Aku datang ke pengadilan negeri kemarin, pagi-pagi buta. Majelis hakim nampaknya telat sekali. Anak buahku sudah menyemut di belakang, ratusan wartawan senang punya objek laporan. Rombongan majelis hakim akhirnya datang setelah sidang molor hampir satu jam. Mereka langsung ke meja hijau dan menyapa ruang sidang. Namaku dipanggil, persidangan akan dimulai. Dipersilakannya aku duduk di kursi tempat para saksi, tersangka, terdakwa, yang diduga melanggar hukum, dijejali pertanyaan. Aku datang tanpa pengacara, penggangguran banyak acara. 

“Tuan Kumbang, benarkah Anda teman akrab Amung?” Mata hakim tak berani menatapku, takut kisah permainannya dengan gadis SMA terendus media. Kepadakulah hakim takut istri itu minta perlindungan.

“Benar, Yang Mulia.” Cuih! Aku meludah dalam ruang. Persetan.

“Maaf Tuan Kumbang, apakah tuan mengetahui hubungan Amung dengan para menteri dan jubir presiden?”

“Nggak. Ngapain ngurusin itu? Yang aku urus cuma melindungi Amung, masalah pertemanannya dengan kabinet, aku gak ikut campur. Aku hanya melindungi usaha keras Amung merebut kembali apa yang dirampas negara darinya dan orang-orang desa. Masa orang desa gak boleh mengambil kembali apa yang dulu dia miliki? Masa harus jadi presiden dulu, jadi menteri dulu, politisi.” 

“Tapi, Amung mencuri uang negara, tuan. Dan...”

“Heh, hakim cabul! Jelaskan dulu padaku apa itu mencuri dan mengambil? Menghamili bocah dengan iming-iming duit itu mengambil apa mencuri? Coba jelaskan!” 

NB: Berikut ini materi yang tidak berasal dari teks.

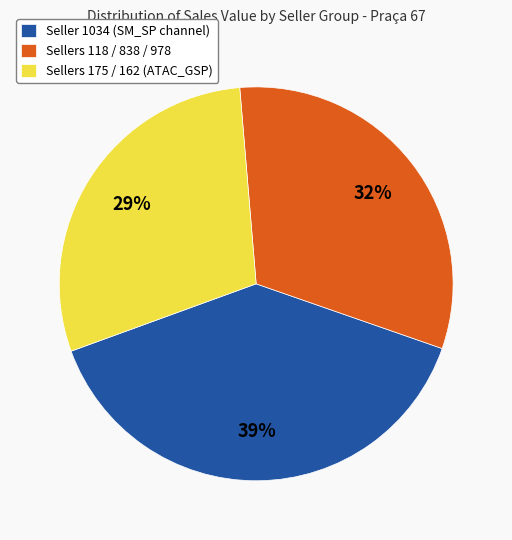

To the nearest percent, what is the average slice percentage?

33%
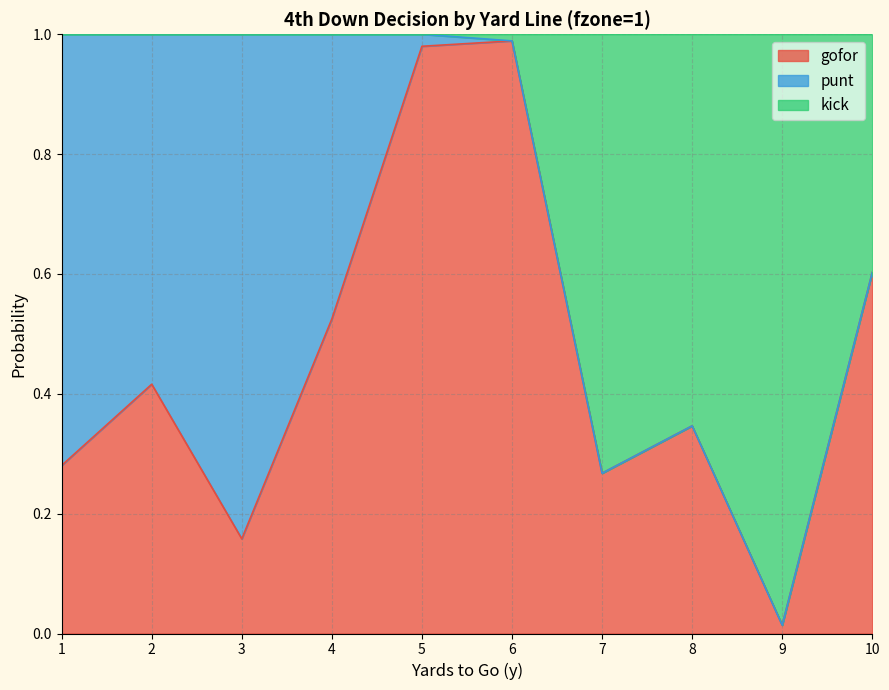

What is the value of the gofor point at the 8th from the left?

0.3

“Hidup Kumbang, matilah Presiden.” Gemuruh ruang sidang mengelu-elukan namaku. Majelis hakim bisik-bisik.

“Baiklah, penjelasan Tuan Kumbang dalam persidangan kali ini cukup bukti untuk majelis hakim meneruskan laporan ke Mahkamah Tinggi bahwa Presiden dan kabinet diduga melakukan tindak pidana korupsi melalui atau bersama Amung. Dengan demikian, sidang ini saya tutup. Tok, tok...” Palu diketuk, ruang sidang histeris. Wanita-wanitaku berhamburan menghampiriku, menciumiku dengan gincu tebal di bibirnya. Semua senang, semua menang.
 

Tak butuh lama, Mahkamah Tinggi menjatuhkan vonis bersalah pada Presiden dan sejumlah menteri. Laporan pertanggungjawan presiden jelas ditolak parlemen. Kepala negara dilengserkan, orde pun tumbang. 

Hari ini, parlemen menggelar sidang paripurna untuk menetapkan tanggal pemilihan umum secepatnya. Sebab, Wakil Presiden tiba-tiba gila dan bunuh diri di kamar mandi menggunting kelaminnya yang memang sudah lama membusuk. Ia tak korupsi memang, tapi menerima gratifikasi di tempat-tempat pelacuran. Dia ogah pakai kondom. Bukan cuma anggota dewan dan wakil daerah yang diundang, dukun-dukun yang sebagian besar seperguruan denganku pun dihadirkan untuk mencari weton baik, membaca gerak bintang dan cuaca agar negara selaras dengan semesta.

Sementara, koran dan televisi meraup untung dari oplah dan rating-share. Kebanyakan mereka memajang foto dan profilku di laman utama dengan judul yang aneh pula, Republik Maling Kumbang, contohnya. Haha, akhirnya mereka tahu siapa aku sebenarnya. Aku Kumbang, aku Royal, aku mampu. Tak usahlah aku jadi raja.